## Soal Latihan 1
Apakah pernyataan (a), (b), dan (c) berikut sesuai dengan teks tentang pelajar STM? Jawab ya atau tidak untuk masing-masing, lalu kutip kata-kata penentu dari teks. (a) Anak-anak STM lebih senang disebut STM daripada murid SMK. (b) Semua remaja yang terlibat sudah memiliki hak pilih dalam Pemilu. (c) Menurut Dra Irna Minauli, para pelajar ini termasuk generasi millennial.
## Soal Latihan 2
Menurut teks tentang pelajar STM, mereka terlahir sebagai apa?

## Teks yang Diberikan
+ + +

MEDAN-Banyak yang terkejut melihat keterlibatan sekelompok remaja yang jauh lebih militan dibandingkan dengan mahasiswa. Mereka adalah anak-anak STM, mereka lebih senang disebut STM yang terkesan lebih macho dibandingkan sebagai murid SMK yang sering diasosiasikan dengan kendaraan politik saat ini.

Meski dipandang dengan kebiasaan buruk mereka yang melakukan tawuran ini menjadikan mereka pribadi yang lebih militan. Keterlibatan para remaja di bawah umur yang bahkan banyak yang belum memiliki hak pilih dalam Pemilihan Umum (Pemilu) ini menimbulkan pertanyaan besar yaitu apa yang menyebabkan mereka mau terlibat dalam demonstrasi kemarin.

Menurut Psikolog Dra Irna Minauli, jika dilihat dari generasi kelahirannya maka anak-anak pelajar ini termasuk dalam generasi millennial. Mereka terlahir sebagai digital native, sehingga sebagian kehidupan mereka sangat dipengaruhi oleh digital.

+ + +

## Materi yang Disediakan

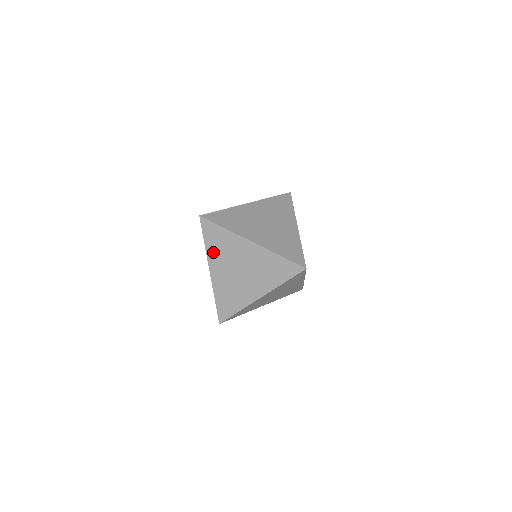
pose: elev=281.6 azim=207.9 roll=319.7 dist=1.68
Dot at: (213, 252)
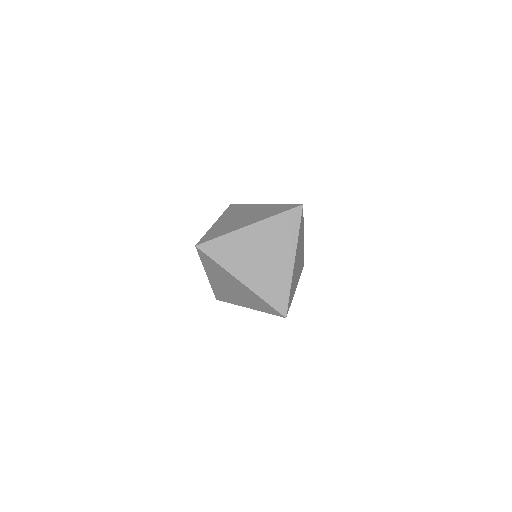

+ + +

## Jawaban 1
(a) Ya: "mereka lebih senang disebut STM yang terkesan lebih macho dibandingkan sebagai murid SMK"
(b) Tidak: "bahkan banyak yang belum memiliki hak pilih dalam Pemilihan Umum (Pemilu)"
(c) Ya: "anak-anak pelajar ini termasuk dalam generasi millennial"

## Jawaban 2
Sebagai digital native.